No upcoming implementations. See the syllabus for more information.
Learning outcomes of the course
The students know the concepts and methods of optimization and simulation. They are able to formulate a working-life problem as an optimization task or a simulation study and solve the problem using a computer.
EUR-ACE Knowledge and Understanding: Students must know and understand the mathematical principles, concepts and methods underlying logistics.
EUR-ACE Engineering Analysis: Students must have the ability to identify, formulate and solve engineering problems using mathematical methods.
TELNA: Students are able to use mathematics in a technical environment.
Linear and non-linear optimization, elements of graph theory, optimization in networks, simulation studies, elements of queuing theory, input and output data analysis.
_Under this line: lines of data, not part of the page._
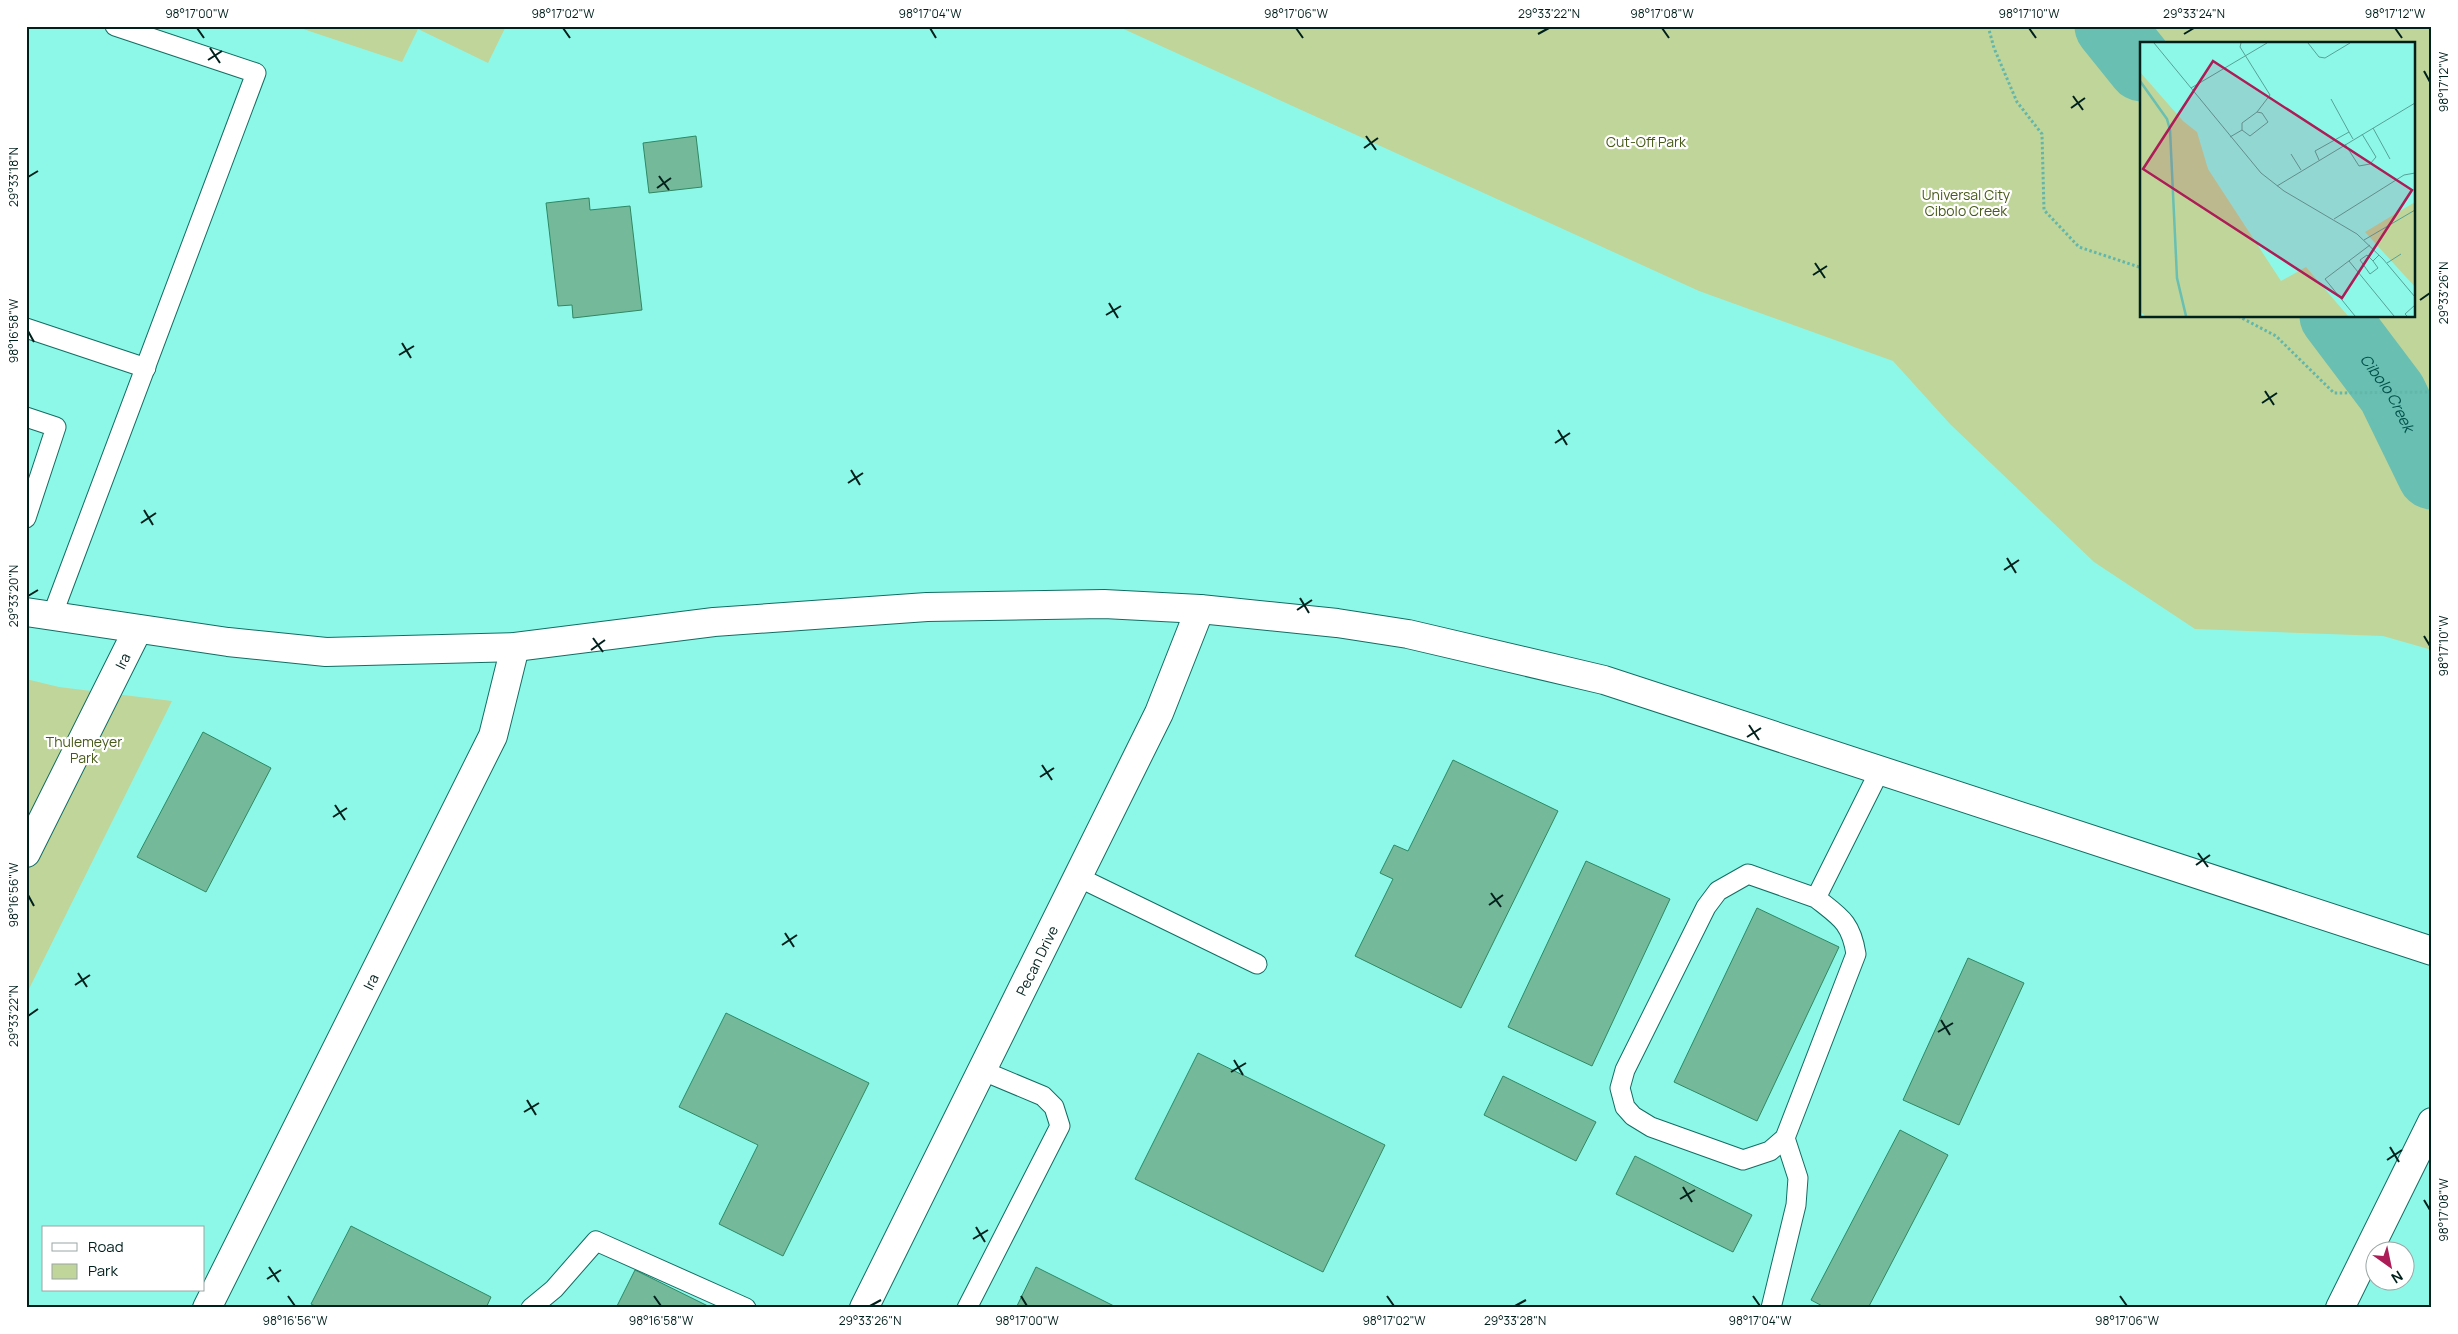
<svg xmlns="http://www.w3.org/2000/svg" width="2458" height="1334" viewBox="0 0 2458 1334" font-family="Manrope,sans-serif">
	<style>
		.green { fill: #c0d599; fill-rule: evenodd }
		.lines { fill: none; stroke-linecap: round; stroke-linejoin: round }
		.river { stroke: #69bfb2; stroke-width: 69 }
		.building { fill: #74ba9a; stroke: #2d8864 }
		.service-casing { stroke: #116d63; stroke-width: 21 }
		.minor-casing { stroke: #116d63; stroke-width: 30 }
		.secondary-casing { stroke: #116d63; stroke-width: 30 }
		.path { stroke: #63b6aa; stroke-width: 3; stroke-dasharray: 2.5 2.5; stroke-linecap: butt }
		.service { stroke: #fff; stroke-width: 19 }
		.minor { stroke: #fff; stroke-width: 28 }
		.secondary { stroke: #fff; stroke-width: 28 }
		.ticks { fill: none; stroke: #00201c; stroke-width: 2 }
		.labels { text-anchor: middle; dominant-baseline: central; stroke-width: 4.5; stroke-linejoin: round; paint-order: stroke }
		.park-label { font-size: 14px; fill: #485a19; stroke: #fff }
		.street-label { font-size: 14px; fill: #00201c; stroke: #fff }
		.water-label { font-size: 15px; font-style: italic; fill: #02524a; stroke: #fff }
		.inset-river { fill: none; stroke: #69bfb2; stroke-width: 2.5 }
		.inset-road { fill: none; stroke: #55a296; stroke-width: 1 }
		.view { fill: #ac1c56; fill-opacity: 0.15; stroke: #ac1c56; stroke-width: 2.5 }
		.inset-edge { fill: none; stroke: #00201c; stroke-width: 2.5 }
		.neatline { fill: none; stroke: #00201c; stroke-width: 2 }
		.ticks-label { font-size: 12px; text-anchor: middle; fill: #00201c }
	</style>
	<rect width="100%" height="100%" fill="#8ef8e8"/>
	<g class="green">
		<polygon points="294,26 506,26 488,63 418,29 402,62"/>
		<path d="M1117,26H2432V650L2383,636L2195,629L2094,562L1950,424L1893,361L1699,291ZM2142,44H2414V316H2142Z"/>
		<polygon points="26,679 59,687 172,701 26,995"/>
	</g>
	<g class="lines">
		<g class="river">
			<polyline points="2109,26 2142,67"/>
			<path id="s1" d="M2334,316L2392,393L2432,475"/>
		</g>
	</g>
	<g class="building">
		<polygon points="696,136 702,187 649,193 643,143"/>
		<polygon points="589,198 590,210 630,206 642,310 573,318 572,305 558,306 546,203"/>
		<polygon points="203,732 271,768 206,892 137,857"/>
		<polygon points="1453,760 1558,811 1461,1008 1355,956 1393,879 1380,873 1394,845 1408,851"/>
		<polygon points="1586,861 1670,899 1592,1066 1508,1027"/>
		<polygon points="1757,908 1839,947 1757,1121 1674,1082"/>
		<polygon points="1968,958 2024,983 1959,1125 1903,1100"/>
		<polygon points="726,1013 869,1083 783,1256 719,1224 758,1145 679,1107"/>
		<polygon points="1198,1053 1385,1145 1323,1272 1135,1179"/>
		<polygon points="1503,1076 1596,1122 1576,1161 1484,1115"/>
		<polygon points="1900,1130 1948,1155 1868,1308 1826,1308 1811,1300"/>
		<polygon points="1635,1156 1752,1215 1733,1252 1616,1194"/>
		<polygon points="351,1226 491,1297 486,1308 319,1308 311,1304"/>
		<polygon points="1036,1267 1118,1308 1016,1308"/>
		<polygon points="635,1270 712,1308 616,1308"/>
	</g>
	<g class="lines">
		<defs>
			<g id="service">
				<polyline points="26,328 146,368"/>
				<polyline points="26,417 56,427 26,518"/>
				<polyline points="52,616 256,73 115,26"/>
				<polyline points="1078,877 1257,964"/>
				<path d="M1816,898L1748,874L1718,891L1706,907L1625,1070L1620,1088L1625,1107L1633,1116L1651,1127L1743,1160L1770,1151L1785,1138L1856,954C1851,922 1840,917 1816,898L1880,770"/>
				<polyline points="531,1308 554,1289 596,1241 746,1308"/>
				<polyline points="967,1308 1060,1126 1054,1107 1043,1096 981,1070"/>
				<polyline points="1771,1308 1796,1205 1798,1178 1785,1138"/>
			</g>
			<g id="minor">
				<path id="s2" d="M26,853L138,629"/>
				<path id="s3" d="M207,1308L493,736L515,647"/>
				<path id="s4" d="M864,1308L1159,713L1200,609"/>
				<polyline points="2340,1308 2432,1122"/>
			</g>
			<polyline id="secondary" points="26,612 228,642 326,652 515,647 714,622 927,607 1104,604 1200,609 1337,623 1408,634 1604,680 2432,951"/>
		</defs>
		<use href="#service" class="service-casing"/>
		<use href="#minor" class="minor-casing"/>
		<use href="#secondary" class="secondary-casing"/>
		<g class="path">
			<polyline points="1988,26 1994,48 2017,102 2042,134 2044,210 2079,247 2142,268"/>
			<polyline points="2238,316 2276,336 2334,393 2432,392"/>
		</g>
		<use href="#service" class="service"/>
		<use href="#minor" class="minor"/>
		<use href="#secondary" class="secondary"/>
	</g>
	<path class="ticks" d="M197,28L204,38M563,28L570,38M930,28L936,38M1296,28L1303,38M1662,28L1669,38M2029,28L2036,38M2395,28L2402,38M1538,34L1549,28M2184,34L2194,28M210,48L220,63M208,60L222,51M2424,71L2430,82M2073,96L2083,110M2071,108L2085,98M1366,136L1376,150M1364,148L1378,138M659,176L669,190M28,177L38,171M657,188L671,178M1815,263L1825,278M1813,275L1827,266M2420,300L2430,293M1109,303L1118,318M1106,315L1121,306M28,331L34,342M402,343L411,358M399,355L414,346M2265,391L2274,405M2262,403L2277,393M1558,430L1567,445M1555,443L1570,433M851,470L860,485M848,483L863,473M144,510L153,525M141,523L156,513M2007,558L2016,573M2004,570L2019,560M28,596L38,590M1300,598L1309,613M1297,610L1312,600M2424,636L2430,646M593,638L603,652M591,650L605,640M1749,725L1759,740M1747,737L1761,728M1042,765L1052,780M1040,777L1054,768M335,805L345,820M333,817L347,808M2198,853L2208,867M2196,865L2210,855M1491,893L1501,907M28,895L34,906M1489,905L1503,895M785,933L794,947M782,945L797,935M78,973L87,987M75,985L90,975M28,1016L38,1009M1941,1020L1950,1035M1938,1032L1953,1023M1234,1060L1243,1075M1231,1072L1246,1063M527,1100L536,1115M524,1112L539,1103M2390,1147L2399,1162M2387,1160L2402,1150M1683,1187L1692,1202M1680,1199L1695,1190M2424,1200L2430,1210M976,1227L985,1242M973,1239L988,1230M269,1267L279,1282M267,1279L281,1270M288,1296L295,1306M654,1296L661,1306M1021,1296L1027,1306M1387,1296L1394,1306M1753,1296L1760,1306M2120,1296L2127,1306M870,1306L881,1300M1515,1306L1526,1300"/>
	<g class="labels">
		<g class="park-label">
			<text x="1646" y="141">Cut-Off Park</text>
			<text x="1966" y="194">Universal City<tspan x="1966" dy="16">Cibolo Creek</tspan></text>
			<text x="84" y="741">Thulemeyer<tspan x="84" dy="16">Park</tspan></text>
		</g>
		<g class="street-label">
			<text stroke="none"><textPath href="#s2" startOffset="215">Ira</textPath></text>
			<text stroke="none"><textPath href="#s4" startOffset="388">Pecan Drive</textPath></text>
			<text stroke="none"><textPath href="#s3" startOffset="365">Ira</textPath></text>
		</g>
		<g class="water-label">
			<text stroke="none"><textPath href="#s1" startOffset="94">Cibolo Creek</textPath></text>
		</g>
	</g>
	<g transform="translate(2140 42)">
		<rect width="275" height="275" fill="#8ef8e8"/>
		<path d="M0,30L43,79L57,90L68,127L141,239L166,225L208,274H5L0,269ZM275,160V245L225,190Z" fill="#c0d599"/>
		<path class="inset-river" d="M0,39L27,77L30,88L37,236L46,274"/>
		<path class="inset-road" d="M14,1L121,131L144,149L217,192L243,217L275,255M101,1L100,5L130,53L117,70M168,1L179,15L185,16L210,1M51,46L127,1M191,57L209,90M233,86L250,117M90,95L102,88V81L117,70L122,71L128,80L110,94L102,88M205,102L219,124L230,122L236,115L222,92M151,112L161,128M179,118L175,109L209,90L213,97M137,144L275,61M194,177L264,133L275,131M224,198L275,168M209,219L254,274M233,219L238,226L230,232L220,218L227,213L233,219L239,213M247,221L261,212M215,274L185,237L230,203M267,274L265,272L275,263"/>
		<path class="view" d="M73,19L272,148L202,256L3,127Z"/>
		<rect width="275" height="275" class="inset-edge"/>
	</g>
	<rect width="2458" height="1334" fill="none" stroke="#ffffff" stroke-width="55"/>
	<rect x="42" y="1226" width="162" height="65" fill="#ffffff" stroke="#99a6a4"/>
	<rect x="52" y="1243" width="25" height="8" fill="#ffffff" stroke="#99a6a4"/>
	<text x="88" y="1252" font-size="15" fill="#00201c">Road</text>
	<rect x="52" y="1264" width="25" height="15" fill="#c0d599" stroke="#99a6a4"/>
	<text x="88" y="1276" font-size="15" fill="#00201c">Park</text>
	<g transform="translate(2390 1266) rotate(147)"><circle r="24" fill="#ffffff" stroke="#99a6a4"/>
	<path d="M0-4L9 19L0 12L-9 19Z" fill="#ac1c56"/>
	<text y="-8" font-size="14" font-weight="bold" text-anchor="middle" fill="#00201c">N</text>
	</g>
	<rect x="28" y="28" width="2402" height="1278" class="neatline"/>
	<g class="ticks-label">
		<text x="197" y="18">98°17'00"W</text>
		<text x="563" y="18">98°17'02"W</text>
		<text x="930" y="18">98°17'04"W</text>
		<text x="1296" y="18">98°17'06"W</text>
		<text x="1549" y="18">29°33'22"N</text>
		<text x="1662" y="18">98°17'08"W</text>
		<text x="2029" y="18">98°17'10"W</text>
		<text x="2194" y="18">29°33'24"N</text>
		<text x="2395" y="18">98°17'12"W</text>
		<text transform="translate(2444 82) rotate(-90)" y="4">98°17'12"W</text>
		<text transform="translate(14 177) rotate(-90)" y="4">29°33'18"N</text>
		<text transform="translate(2444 293) rotate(-90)" y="4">29°33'26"N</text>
		<text transform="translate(14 331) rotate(-90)" y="4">98°16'58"W</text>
		<text transform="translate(14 596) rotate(-90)" y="4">29°33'20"N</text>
		<text transform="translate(2444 646) rotate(-90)" y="4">98°17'10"W</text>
		<text transform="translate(14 895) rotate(-90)" y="4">98°16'56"W</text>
		<text transform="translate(14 1016) rotate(-90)" y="4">29°33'22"N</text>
		<text transform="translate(2444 1210) rotate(-90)" y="4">98°17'08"W</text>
		<text x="295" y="1325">98°16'56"W</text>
		<text x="661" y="1325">98°16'58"W</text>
		<text x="870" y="1325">29°33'26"N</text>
		<text x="1027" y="1325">98°17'00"W</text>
		<text x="1394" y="1325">98°17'02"W</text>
		<text x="1515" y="1325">29°33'28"N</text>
		<text x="1760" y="1325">98°17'04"W</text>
		<text x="2127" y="1325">98°17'06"W</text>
	</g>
</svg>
The use of Excel, Mathcad and other computer programs for optimization and simulation.
Prerequisites and co-requisites
The students know probability distributions and can work with computer programs Excel and Mathcad
Assessment criteria - grade 1 and 2
Sufficient (1): Student has gained knowledge of course objectives but face challenges to utilize them in practice.
Satisfactory (2): Student has gained knowledge of course objectives and can utilize them partly in practice.
Assessment criteria - grade 3 and 4
Good (3): Student has gained understanding of course objectives and can utilize them in practice.
Very good (4): Student has attained very good level of course objectives and can apply them into practice.
Assessment criteria - grade 5
Excellent (5): Student has attained an excellent level of course objectives and can apply them into practice in innovative manner.